- [Problem to work on]
Everything below from the line with "ondersteuning of begeleidi" through the line with "a karácsonyi forgalomra" should be copied exactly, and nothing else; leave out the pictures.
=== Section Start ===
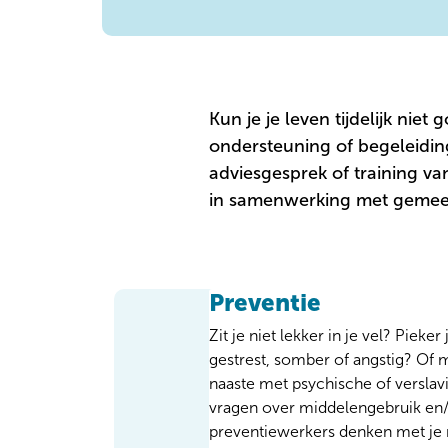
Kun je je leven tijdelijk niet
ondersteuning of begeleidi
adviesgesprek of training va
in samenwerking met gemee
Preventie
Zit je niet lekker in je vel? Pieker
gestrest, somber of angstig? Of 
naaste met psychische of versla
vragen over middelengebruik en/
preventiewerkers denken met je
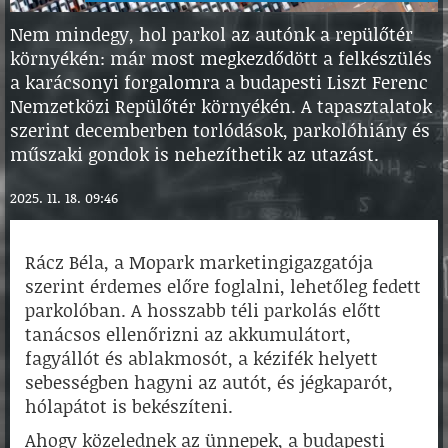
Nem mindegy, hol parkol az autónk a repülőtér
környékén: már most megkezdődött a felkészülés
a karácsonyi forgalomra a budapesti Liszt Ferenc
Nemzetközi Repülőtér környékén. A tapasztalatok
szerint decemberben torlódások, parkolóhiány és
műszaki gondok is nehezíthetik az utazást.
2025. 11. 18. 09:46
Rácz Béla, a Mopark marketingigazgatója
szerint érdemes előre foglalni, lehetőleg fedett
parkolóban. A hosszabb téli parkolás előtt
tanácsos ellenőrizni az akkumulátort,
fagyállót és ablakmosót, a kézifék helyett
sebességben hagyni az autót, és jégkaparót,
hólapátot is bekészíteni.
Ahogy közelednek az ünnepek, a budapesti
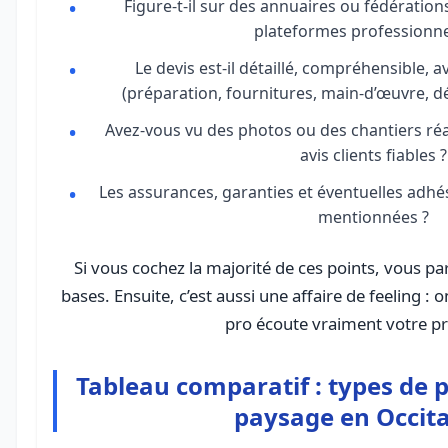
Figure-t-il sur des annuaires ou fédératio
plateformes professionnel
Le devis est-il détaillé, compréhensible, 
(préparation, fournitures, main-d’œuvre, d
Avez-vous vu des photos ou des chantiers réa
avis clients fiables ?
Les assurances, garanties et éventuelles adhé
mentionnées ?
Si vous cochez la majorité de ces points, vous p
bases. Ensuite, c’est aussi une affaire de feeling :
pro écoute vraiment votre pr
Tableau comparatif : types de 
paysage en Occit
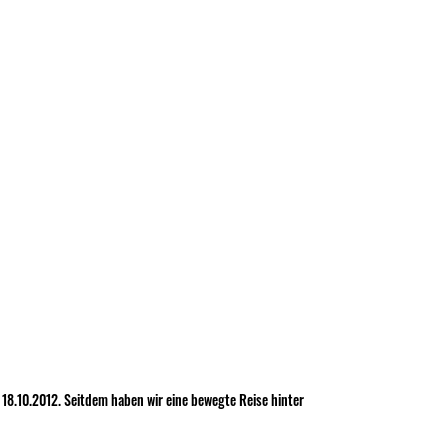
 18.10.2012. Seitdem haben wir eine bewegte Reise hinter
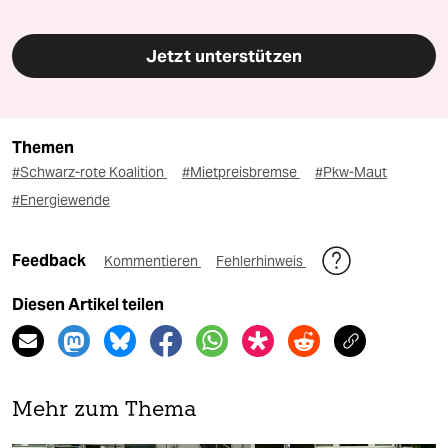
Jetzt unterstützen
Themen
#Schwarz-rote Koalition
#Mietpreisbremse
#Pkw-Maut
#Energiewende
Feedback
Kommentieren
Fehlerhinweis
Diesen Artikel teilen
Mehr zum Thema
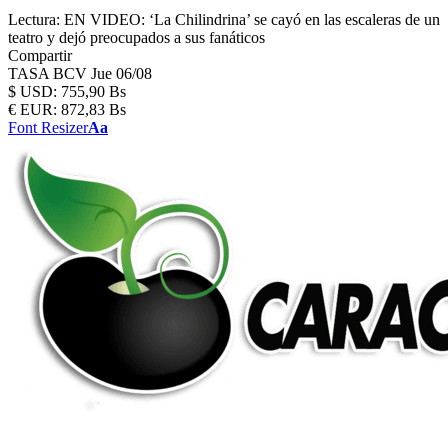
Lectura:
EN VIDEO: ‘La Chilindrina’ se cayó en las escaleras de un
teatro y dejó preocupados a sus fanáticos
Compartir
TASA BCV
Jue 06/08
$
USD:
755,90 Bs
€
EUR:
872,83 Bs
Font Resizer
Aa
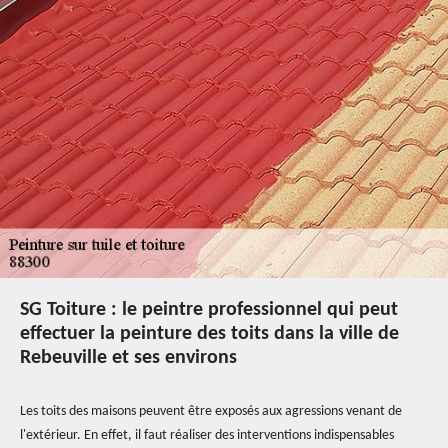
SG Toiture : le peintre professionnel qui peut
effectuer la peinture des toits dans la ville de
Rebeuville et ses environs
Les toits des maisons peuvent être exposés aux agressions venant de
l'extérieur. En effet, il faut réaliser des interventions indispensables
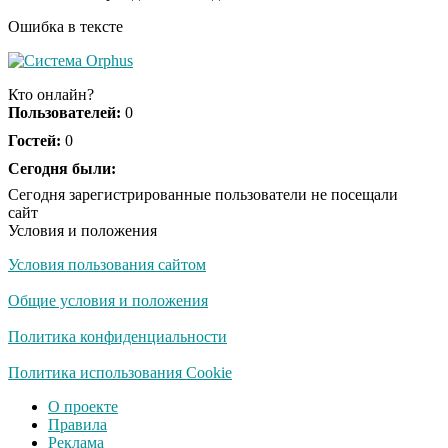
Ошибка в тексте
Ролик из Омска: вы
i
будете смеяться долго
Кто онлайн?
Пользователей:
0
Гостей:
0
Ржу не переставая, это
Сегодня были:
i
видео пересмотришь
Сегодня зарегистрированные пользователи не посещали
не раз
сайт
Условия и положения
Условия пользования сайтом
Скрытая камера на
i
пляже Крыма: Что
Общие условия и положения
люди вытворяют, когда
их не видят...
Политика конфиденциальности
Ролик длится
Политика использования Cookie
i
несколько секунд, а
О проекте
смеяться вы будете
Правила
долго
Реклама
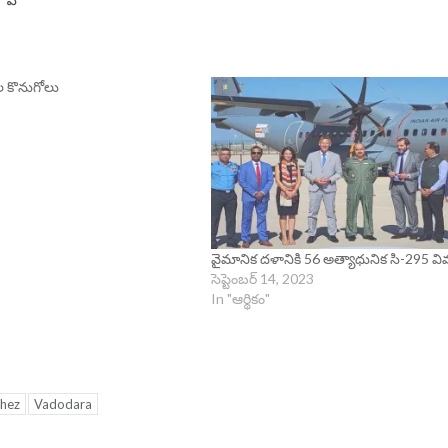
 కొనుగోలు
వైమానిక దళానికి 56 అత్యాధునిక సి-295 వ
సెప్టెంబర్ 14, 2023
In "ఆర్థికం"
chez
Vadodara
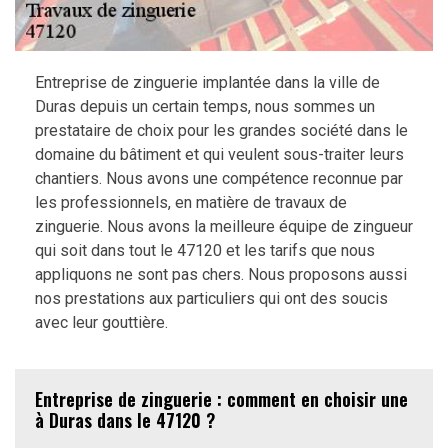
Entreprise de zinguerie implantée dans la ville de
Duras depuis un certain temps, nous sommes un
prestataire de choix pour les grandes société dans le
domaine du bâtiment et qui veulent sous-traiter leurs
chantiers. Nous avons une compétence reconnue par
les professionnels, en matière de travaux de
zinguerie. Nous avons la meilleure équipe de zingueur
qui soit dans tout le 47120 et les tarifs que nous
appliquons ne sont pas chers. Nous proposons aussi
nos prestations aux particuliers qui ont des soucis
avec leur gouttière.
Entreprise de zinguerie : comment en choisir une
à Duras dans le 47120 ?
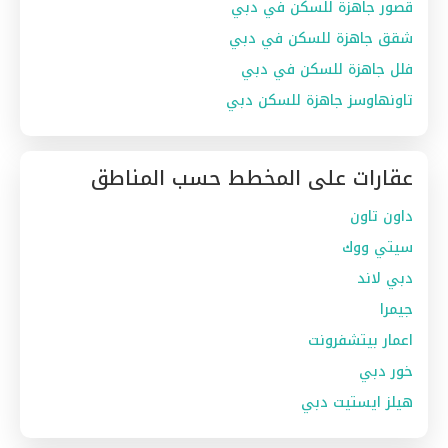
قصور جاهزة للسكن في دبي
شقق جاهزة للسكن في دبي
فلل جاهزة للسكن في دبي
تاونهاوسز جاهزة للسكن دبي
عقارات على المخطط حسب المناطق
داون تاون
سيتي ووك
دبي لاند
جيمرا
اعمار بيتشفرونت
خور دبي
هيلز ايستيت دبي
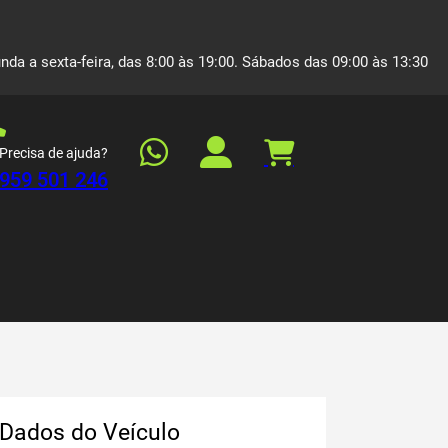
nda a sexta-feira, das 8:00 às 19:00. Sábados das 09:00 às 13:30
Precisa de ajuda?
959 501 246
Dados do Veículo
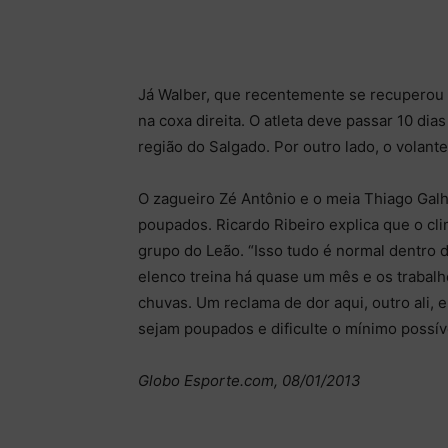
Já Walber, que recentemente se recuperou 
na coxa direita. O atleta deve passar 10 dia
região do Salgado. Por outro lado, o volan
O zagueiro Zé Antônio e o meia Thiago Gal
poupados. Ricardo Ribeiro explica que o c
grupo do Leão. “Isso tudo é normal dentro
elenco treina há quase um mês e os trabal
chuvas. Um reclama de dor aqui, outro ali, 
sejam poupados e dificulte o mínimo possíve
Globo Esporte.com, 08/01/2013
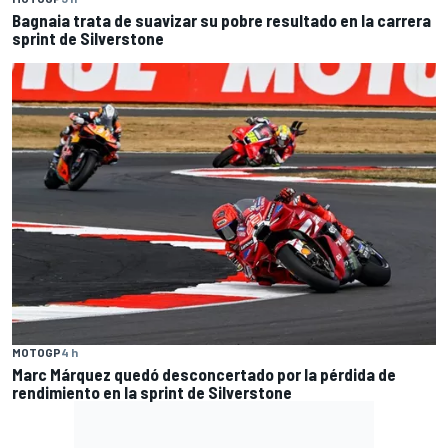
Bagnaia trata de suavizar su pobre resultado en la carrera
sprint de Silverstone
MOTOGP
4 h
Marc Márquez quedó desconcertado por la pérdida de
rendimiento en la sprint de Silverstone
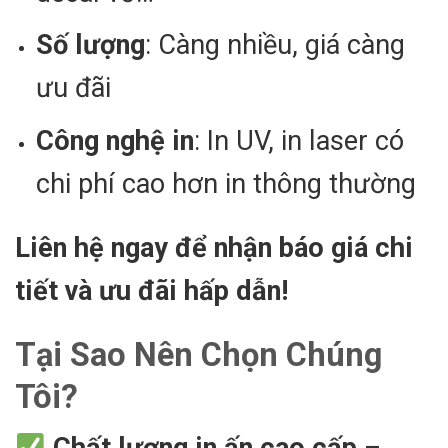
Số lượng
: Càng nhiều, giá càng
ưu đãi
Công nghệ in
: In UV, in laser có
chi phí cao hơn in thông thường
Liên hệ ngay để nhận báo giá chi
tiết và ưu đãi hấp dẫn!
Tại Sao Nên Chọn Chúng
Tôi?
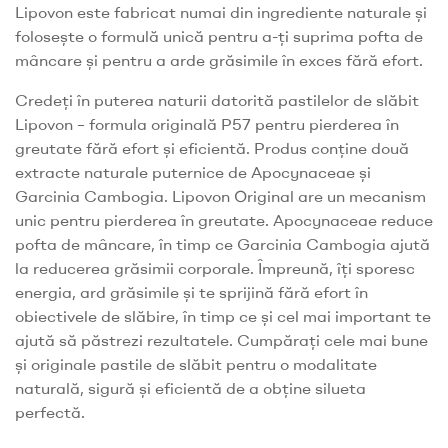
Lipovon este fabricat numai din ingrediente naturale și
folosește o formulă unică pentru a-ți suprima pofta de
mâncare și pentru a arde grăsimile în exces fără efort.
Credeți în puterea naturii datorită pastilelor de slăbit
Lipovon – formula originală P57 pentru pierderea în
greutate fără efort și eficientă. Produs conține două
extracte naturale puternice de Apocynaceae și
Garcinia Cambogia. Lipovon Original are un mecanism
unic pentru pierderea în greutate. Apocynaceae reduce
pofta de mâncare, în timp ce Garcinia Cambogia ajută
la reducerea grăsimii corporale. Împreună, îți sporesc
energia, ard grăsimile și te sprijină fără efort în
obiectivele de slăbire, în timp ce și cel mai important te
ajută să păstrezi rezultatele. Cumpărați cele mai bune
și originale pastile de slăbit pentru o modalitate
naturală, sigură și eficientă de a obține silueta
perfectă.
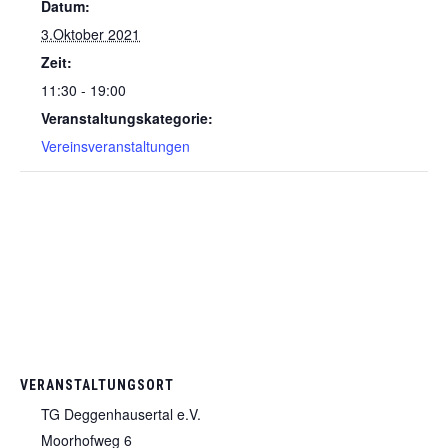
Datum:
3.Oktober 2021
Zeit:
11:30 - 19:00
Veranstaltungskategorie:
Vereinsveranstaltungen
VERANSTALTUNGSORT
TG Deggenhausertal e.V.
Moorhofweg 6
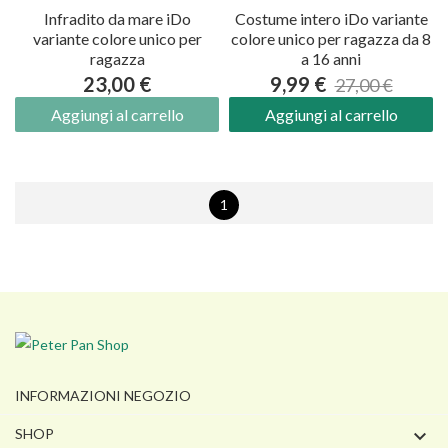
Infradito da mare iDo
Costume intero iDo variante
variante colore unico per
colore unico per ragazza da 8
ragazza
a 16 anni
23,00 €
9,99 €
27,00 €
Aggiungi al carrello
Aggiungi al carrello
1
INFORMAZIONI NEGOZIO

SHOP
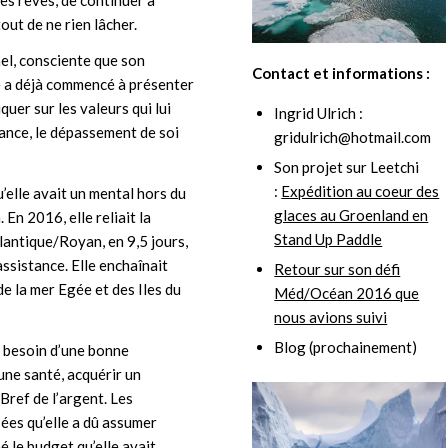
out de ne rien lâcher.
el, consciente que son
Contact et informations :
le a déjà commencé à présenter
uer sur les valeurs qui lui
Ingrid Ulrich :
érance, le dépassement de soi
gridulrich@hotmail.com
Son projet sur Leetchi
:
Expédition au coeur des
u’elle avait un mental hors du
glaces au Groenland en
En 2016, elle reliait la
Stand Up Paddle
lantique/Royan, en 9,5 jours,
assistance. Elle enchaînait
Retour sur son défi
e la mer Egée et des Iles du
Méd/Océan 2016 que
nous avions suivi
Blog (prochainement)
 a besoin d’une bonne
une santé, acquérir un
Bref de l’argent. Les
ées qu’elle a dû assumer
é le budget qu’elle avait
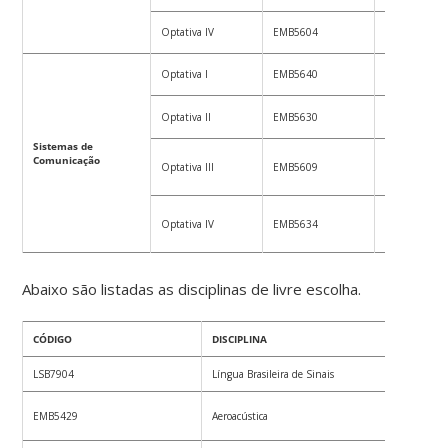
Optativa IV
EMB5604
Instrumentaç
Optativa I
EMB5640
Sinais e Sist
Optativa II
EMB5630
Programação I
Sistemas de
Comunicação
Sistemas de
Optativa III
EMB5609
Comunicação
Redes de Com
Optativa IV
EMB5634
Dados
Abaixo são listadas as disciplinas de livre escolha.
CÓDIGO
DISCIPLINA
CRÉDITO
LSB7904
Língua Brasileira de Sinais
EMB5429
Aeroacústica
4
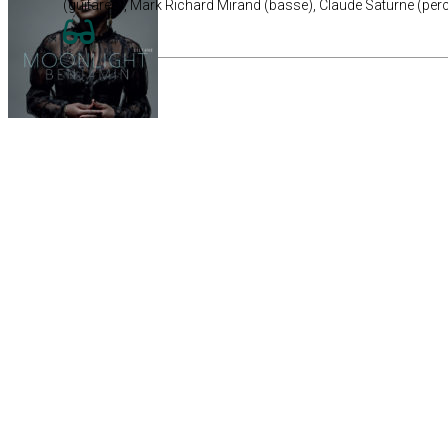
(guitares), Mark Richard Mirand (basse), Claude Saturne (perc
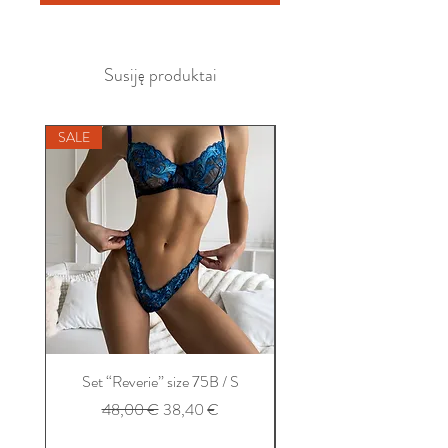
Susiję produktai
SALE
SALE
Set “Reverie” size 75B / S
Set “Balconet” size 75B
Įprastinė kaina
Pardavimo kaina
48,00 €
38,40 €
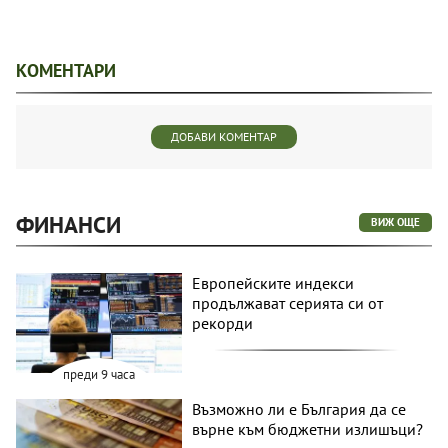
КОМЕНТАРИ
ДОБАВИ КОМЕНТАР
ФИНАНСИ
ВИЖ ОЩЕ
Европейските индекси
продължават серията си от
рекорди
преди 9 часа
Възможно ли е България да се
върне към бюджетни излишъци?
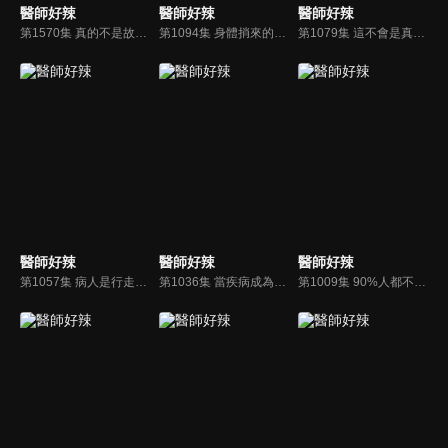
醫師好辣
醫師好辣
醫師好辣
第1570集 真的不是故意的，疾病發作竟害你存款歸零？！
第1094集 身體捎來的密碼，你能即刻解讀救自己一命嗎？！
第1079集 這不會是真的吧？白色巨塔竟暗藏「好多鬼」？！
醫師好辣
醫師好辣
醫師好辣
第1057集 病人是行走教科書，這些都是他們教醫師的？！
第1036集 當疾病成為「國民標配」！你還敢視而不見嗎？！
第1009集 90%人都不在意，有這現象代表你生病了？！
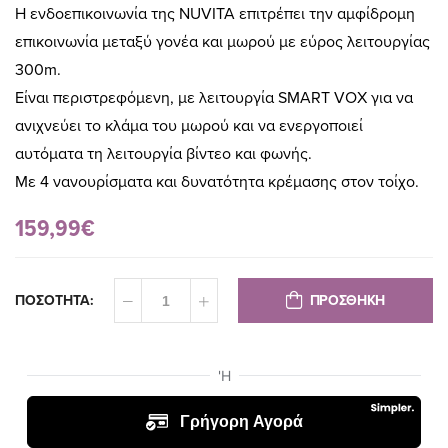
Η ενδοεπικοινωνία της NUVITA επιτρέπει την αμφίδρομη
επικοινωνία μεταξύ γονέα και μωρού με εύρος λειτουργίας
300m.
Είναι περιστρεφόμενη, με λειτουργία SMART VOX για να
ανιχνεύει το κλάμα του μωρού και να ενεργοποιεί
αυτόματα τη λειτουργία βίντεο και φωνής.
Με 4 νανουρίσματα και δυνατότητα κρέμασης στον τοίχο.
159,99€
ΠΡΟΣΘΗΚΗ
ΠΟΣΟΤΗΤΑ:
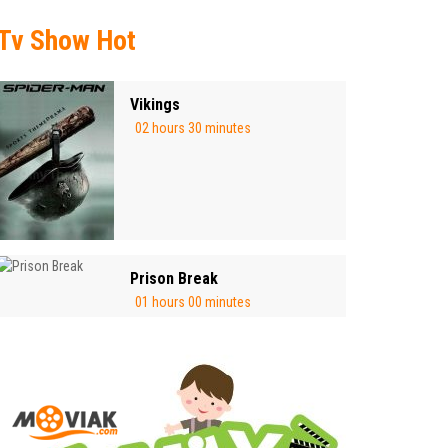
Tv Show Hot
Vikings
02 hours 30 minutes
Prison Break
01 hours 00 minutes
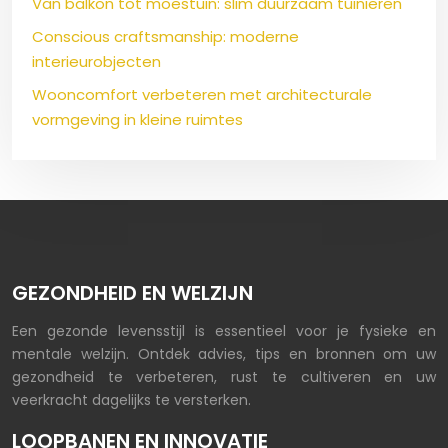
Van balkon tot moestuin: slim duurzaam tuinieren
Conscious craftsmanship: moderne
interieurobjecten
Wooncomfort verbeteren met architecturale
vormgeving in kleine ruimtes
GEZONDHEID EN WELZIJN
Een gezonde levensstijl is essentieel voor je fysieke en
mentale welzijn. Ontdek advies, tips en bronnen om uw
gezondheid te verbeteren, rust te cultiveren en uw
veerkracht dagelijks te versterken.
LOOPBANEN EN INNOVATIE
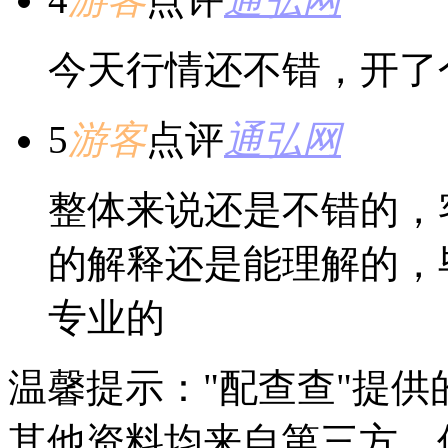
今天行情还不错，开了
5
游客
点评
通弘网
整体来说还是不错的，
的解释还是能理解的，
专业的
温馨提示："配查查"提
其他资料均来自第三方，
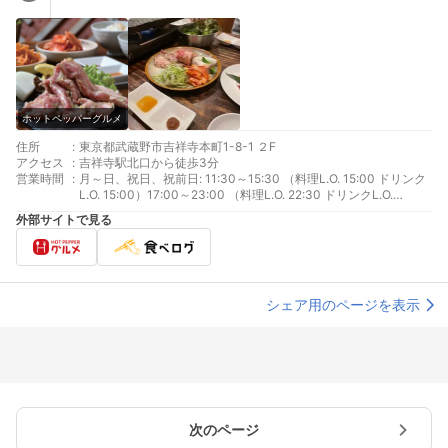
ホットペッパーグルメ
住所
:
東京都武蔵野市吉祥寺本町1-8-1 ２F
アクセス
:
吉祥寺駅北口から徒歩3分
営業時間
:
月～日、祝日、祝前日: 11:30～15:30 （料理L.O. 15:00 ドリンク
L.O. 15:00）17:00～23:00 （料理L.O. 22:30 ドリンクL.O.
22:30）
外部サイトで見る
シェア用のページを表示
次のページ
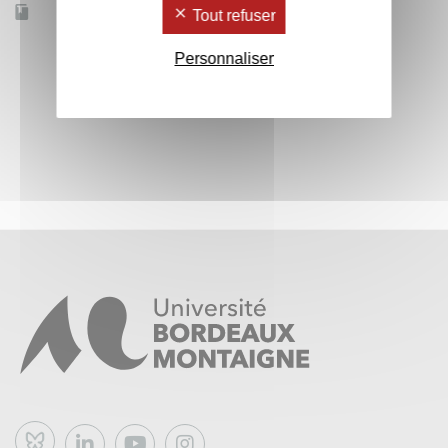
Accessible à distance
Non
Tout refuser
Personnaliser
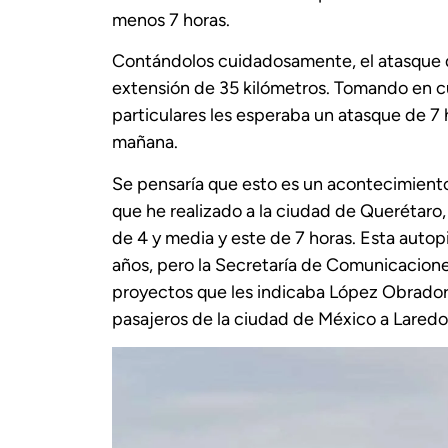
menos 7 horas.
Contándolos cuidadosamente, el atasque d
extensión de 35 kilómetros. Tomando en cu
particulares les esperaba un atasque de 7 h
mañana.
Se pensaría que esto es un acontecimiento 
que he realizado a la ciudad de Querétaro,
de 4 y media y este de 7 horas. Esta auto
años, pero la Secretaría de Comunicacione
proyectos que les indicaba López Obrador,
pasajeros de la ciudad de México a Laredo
=== Section End ===
- [Response to the task]
ondersteuning of begeleidi
adviesgesprek of training va
in samenwerking met gemee
Preventie
Zit je niet lekker in je vel? Pieker
gestrest, somber of angstig? Of 
naaste met psychische of versla
vragen over middelengebruik en/
preventiewerkers denken met je
Nem mindegy, hol parkol az autónk a repülőtér
környékén: már most megkezdődött a felkészülés
a karácsonyi forgalomra a budapesti Liszt Ferenc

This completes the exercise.